The new tool, called the R.E.N.A.L.-Nephrometry Score, could improve patient management and enable meaningful comparisons of renal masses in clinical practice and in the urological literature.
“The problem is that our literature is replete with very qualitative terms to describe how difficult a kidney tumor may be [from a surgical perspective],” said Robert G. Uzzo, MD, Chairman of the Department of Surgery at Fox Chase Cancer Center in Philadelphia.
“Many physicians use terms such as ‘endophytic,’ ‘exophytic,’ ‘hilar,’ ‘central,’ or other types of qualitative terms when describing renal tumors. Moreover these descriptive terms are used in concert with highly subjective patient-, family-, or surgeon-specific factors when making decisions regarding partial vs. radical nephrectomy, open vs. minimally invasive approaches, and even which patients are best treated with ablation modalities. This lack of standardization makes it difficult to compare treatment recommendations or the results of published series.”
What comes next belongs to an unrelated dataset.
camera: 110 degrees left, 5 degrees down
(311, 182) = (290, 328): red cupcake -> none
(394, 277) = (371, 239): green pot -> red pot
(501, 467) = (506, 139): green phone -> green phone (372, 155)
The new scoring system is based on five critical and reproducible anatomical features of solid renal masses. Four of the components are scored on a three-point scale, with the fifth component indicating the anterior or posterior location of the mass relative to the kidney’s coronal plane.
R.E.N.A.L. is an acronym used to refer to the components of nephrometry. R refers to radius, a measure of tumor size easily obtained on a picture archive and communications system as the maximal diameter of the tumor; E refers to the exophytic/endophytic properties at the deepest location; N refers to the nearness of the tumor’s deepest portion to the collection system or sinus; A refers to a tumor’s anterior/posterior position relative to the axial midline of the kidney; and L refers to a tumor’s location relative to the polar line.
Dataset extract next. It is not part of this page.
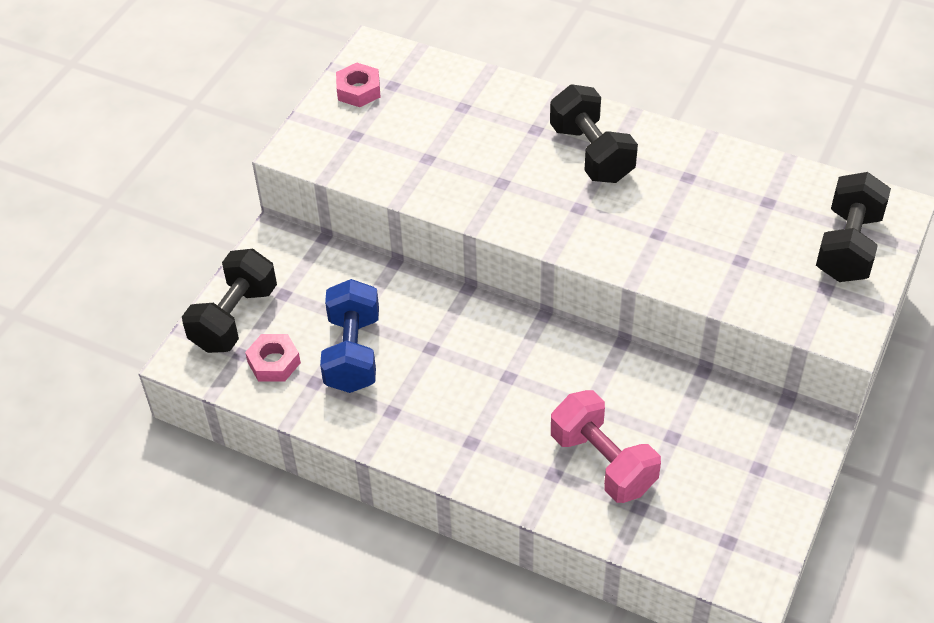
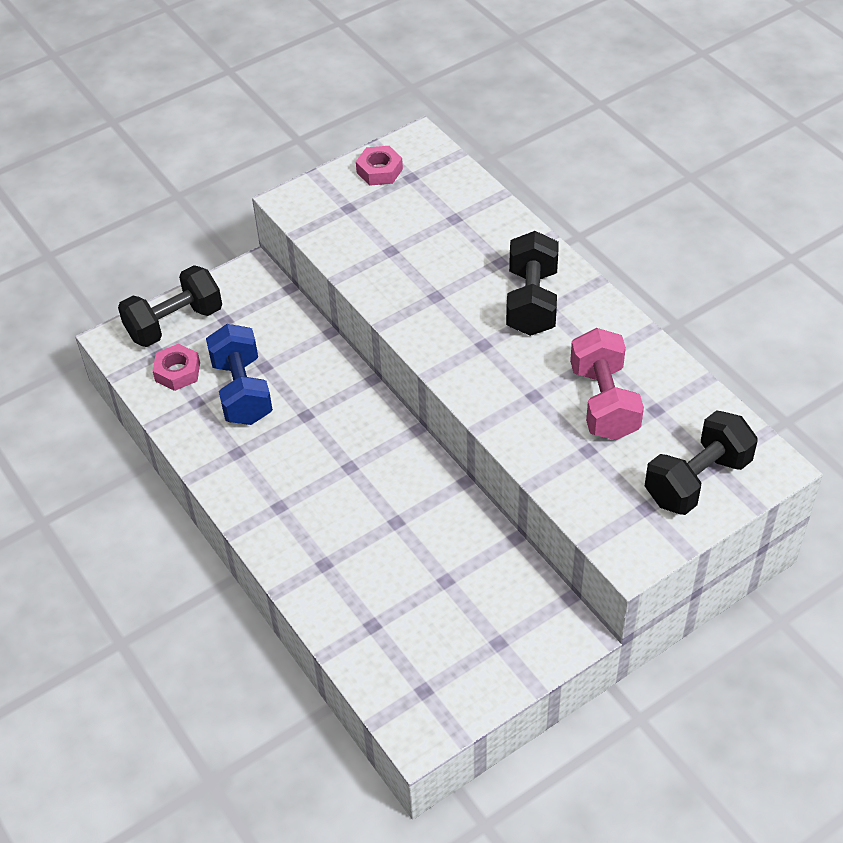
camera: 30 degrees right, 0 degrees up
(352, 353) = (242, 391): blue dumbbell -> blue dumbbell turned 45 degrees counterclockwise
(603, 462) = (371, 574): pink dumbbell -> pink dumbbell (604, 402)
The nephrometry scores range from 4 to 12 points; scores of 4-6, 7-9, and 10-12 translate into low, moderate, and high complexity, respectively, for partial nephrectomy.
A number of published studies have postulated that the pathology of a solid renal mass may be different based upon its size and location within the kidney, said Dr. Uzzo, Medical Director for Urology at Renal & Urology News.
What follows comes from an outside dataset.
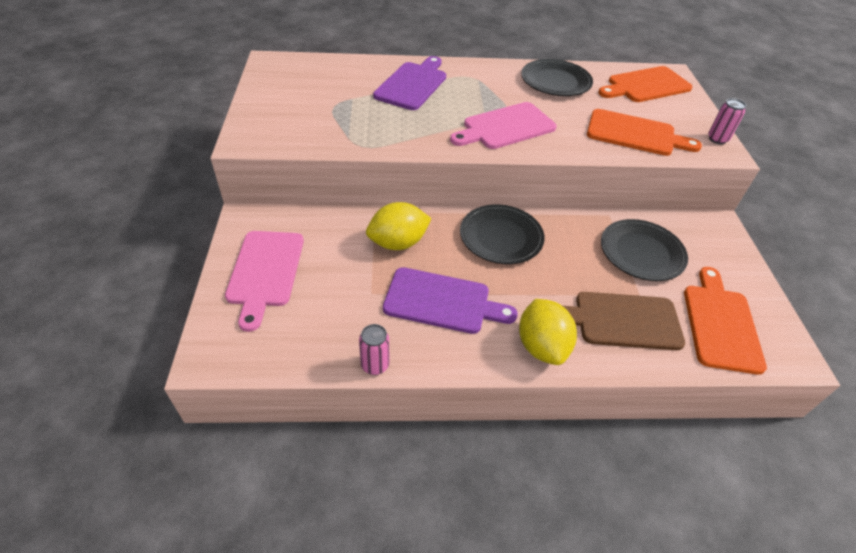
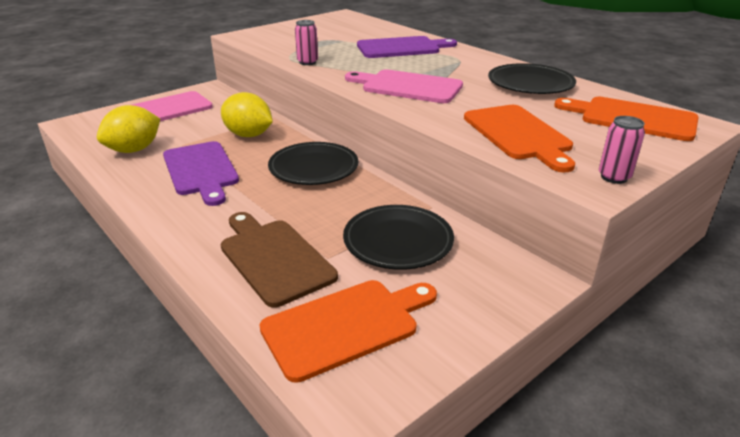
camera: 55 degrees right, 15 degrees down
(375, 365) = (107, 170): pink can -> pink can (307, 62)
(541, 346) = (192, 227): yellow lemon -> yellow lemon (134, 150)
“It may be that tumors with higher nephrometry scores have different pathologies than tumors with lower nephrometry scores,” he added.
If this is the case, nephrometry could aid in establishing a patient’s prognosis. The modality’s primary aim, however, is to standardize the assessment of a lesion’s resectability to help make more meaningful comparisons of treatment recommendations and the literature, Dr. Uzzo pointed out. Efforts are currently under way to validate the scoring system at other institutions.
A detailed explanation of the scoring system by Dr. Uzzo and co-author Alexander Kutikov, MD, also of Fox Chase, is scheduled to be published in the Journal of Urology.
Meanwhile, a description, examples, and an online calculator are available at www.nephrometry.com. Questions or comments on using the R.E.N.A.L. nephrometry score can be submitted on the Web site as well.